The Windows Live Hotmail team has released a new feature to make life for people using ‘throwaway email accounts’ easier. With this feature it is possible to add up to 15 aliases (5 per year) to an existing account: mail received through these aliases will arrive in your central inbox.
One of the reasons for introducing this is that maintaining multiple accounts with separate logins and passwords is a hassle, but people who use email a lot still want to use separate email addresses for various purposes. This has now been made possible: you can use separate email addresses as an alias for your main account without exposing that main account’s email address. When the feature is available in your Hotmail account, you can add an alias through this screen:
The email received through that alias will be put in a separate folder.
Another reason for this new feature is the protection of one’s online identity: you might not want to use your personal name-as-email-address with certain online shops, forums or other signup places. This way you can make sure you separate your streams of email in one central account.
With the new aliases I can see a disadvantage too: signing up for so many different things the total amount of email you receive might grow alarmingly, which could mean less time spent per email reading and responding to it. About four months ago I already posted about crowded inboxes and how to avoid them: getting a bunch of aliases set up for receiving more email on different email addresses could result in the opposite of a manageable inbox.
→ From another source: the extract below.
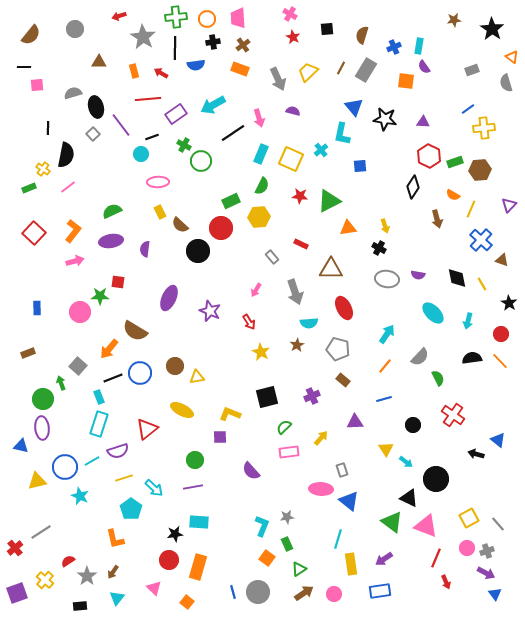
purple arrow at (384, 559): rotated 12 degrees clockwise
For email marketers this can pose a two-fold challenge as well: how to keep up with all those new email addresses in a correct manner, and how to make sure the time a subscriber spends on email is hopefully spent as much as possible on your carefully crafted email. Some tips for the last part are to focus on value and privacy: if a potential subscriber trusts you with their ‘main’ email address and will think it worth it to receive your email messages on that ‘main’ email address, you’re already halfway there.